R120-121 may also be considered a limitation of the study.
- Was external validation performed? If not, the authors should acknowledge this as a limitation and discuss the need for an independent dataset.
- The dataset consists of only 159 patients, with only 31 cases of pneumonitis. This small sample size weakens the model’s ability to generalize.
- The study mentions adjusting for scanner variability but does not account for key clinical factors such as comorbidities, prior treatments, or steroid use. These should be explored or explicitly mentioned as limitations. Also confounding factors such as use of chemo in almost half of patients (r189) may alter OS results.
- The radiomics harmonization method should be further explained—how were normal spleen and lung regions selected, and how does this improve model robustness?
- It remains unclear how radiation vs. immunotherapy-related pneumonitis was distinguished. Given the challenge of differentiating the two, what measures were taken to ensure accurate classification? The manuscript only states „based on clinical judgement in medical records” (r204).
- I suggest you expand the Results section with more explanation based on the figures and tables.
- No conclusions section?
- Several grammar and readability issues:
- r32 grammatical error (a challenging issue instead of „challenging issues”)
- r43-44 the sentence must be rephrased, it makes no sense: „Patients with pneumonitis 43 development had more male, less adenocarcinoma...”
- all references should appear before the end of the sentence – before the dot.
- r96-97 please rephrase. The subject is „medical records” not „patient”. And the receive imunotherapy, not „have immunotherapy”.
- r104 should be „(5) incomplete clinical” instead of „(4)”
- The study mentions Institutional Review Board approval, but was patient consent required for retrospective analysis?
Please highlight all the limitations of the study and clearly point them out in the Discussion section. This is an example of study that clearly highlights the limitations in the Discussion section. You could also add a Figure similar to Figure 1 in this study for the selection process of your cohort.
https://doi.org/10.3390/diagnostics13101788
All in all, this study presents a valuable application of radiomics in NSCLC, but with a rather low predictive power, small sample size, and lack of external validation. If the authors can address these limitations and refine the text according to the recommendations, this study has the potential.

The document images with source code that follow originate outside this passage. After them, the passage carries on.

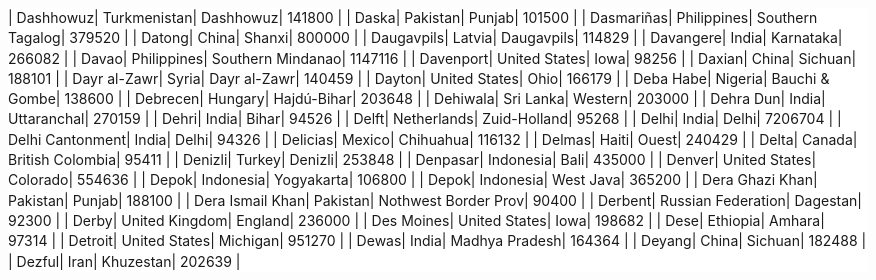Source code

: | Dashhowuz| Turkmenistan| Dashhowuz| 141800 |
| Daska| Pakistan| Punjab| 101500 |
| Dasmariñas| Philippines| Southern Tagalog| 379520 |
| Datong| China| Shanxi| 800000 |
| Daugavpils| Latvia| Daugavpils| 114829 |
| Davangere| India| Karnataka| 266082 |
| Davao| Philippines| Southern Mindanao| 1147116 |
| Davenport| United States| Iowa| 98256 |
| Daxian| China| Sichuan| 188101 |
| Dayr al-Zawr| Syria| Dayr al-Zawr| 140459 |
| Dayton| United States| Ohio| 166179 |
| Deba Habe| Nigeria| Bauchi & Gombe| 138600 |
| Debrecen| Hungary| Hajdú-Bihar| 203648 |
| Dehiwala| Sri Lanka| Western| 203000 |
| Dehra Dun| India| Uttaranchal| 270159 |
| Dehri| India| Bihar| 94526 |
| Delft| Netherlands| Zuid-Holland| 95268 |
| Delhi| India| Delhi| 7206704 |
| Delhi Cantonment| India| Delhi| 94326 |
| Delicias| Mexico| Chihuahua| 116132 |
| Delmas| Haiti| Ouest| 240429 |
| Delta| Canada| British Colombia| 95411 |
| Denizli| Turkey| Denizli| 253848 |
| Denpasar| Indonesia| Bali| 435000 |
| Denver| United States| Colorado| 554636 |
| Depok| Indonesia| Yogyakarta| 106800 |
| Depok| Indonesia| West Java| 365200 |
| Dera Ghazi Khan| Pakistan| Punjab| 188100 |
| Dera Ismail Khan| Pakistan| Nothwest Border Prov| 90400 |
| Derbent| Russian Federation| Dagestan| 92300 |
| Derby| United Kingdom| England| 236000 |
| Des Moines| United States| Iowa| 198682 |
| Dese| Ethiopia| Amhara| 97314 |
| Detroit| United States| Michigan| 951270 |
| Dewas| India| Madhya Pradesh| 164364 |
| Deyang| China| Sichuan| 182488 |
| Dezful| Iran| Khuzestan| 202639 |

Comments on the Quality of English Language(Point 9 in the review report)
Please improve readability by rephrasing the sentences that do not meet an academic standard.
Author Response
Please see the attachment.
Author Response File: Author Response.pdf
Reviewer 2 Report
Comments and Suggestions for AuthorsPlease see my comments below:
1. The AUC values for CIP prediction (0.60) and tumor response (0.63-0.66) are relatively low, suggesting moderate predictive ability. Compared to previous studies reporting higher AUC values (~0.80-0.90), the model’s clinical applicability remains questionable. I would suggest exploring alternative AI models (e.g., deep learning, ensemble models) or feature engineering techniques to improve performance.
2. I would recommend adding a more detailed breakdown in the discussion section about why the model might have lower accuracy and how future work can address these issues.
3. The model solely relies on radiomics features without integrating key clinical and molecular biomarkers such as PD-L1 expression, genomic alterations (e.g., EGFR, KRAS, TP53 mutations), and inflammatory markers (CRP, IL-6, IL-17). I would suggest incorporating radiomics + clinical + molecular data to enhance predictive accuracy.
Author Response
Please see the attachment.
Author Response File: Author Response.pdf
Round 2
Reviewer 1 Report
Comments and Suggestions for AuthorsThe authors have modified the manuscript according to some of my suggestions and answered most of my questions.
Although the results are not spectacular in terms of clinical application, the research topic is of high interest.
Reviewer 2 Report
Comments and Suggestions for AuthorsI recommend the acceptance of the current version.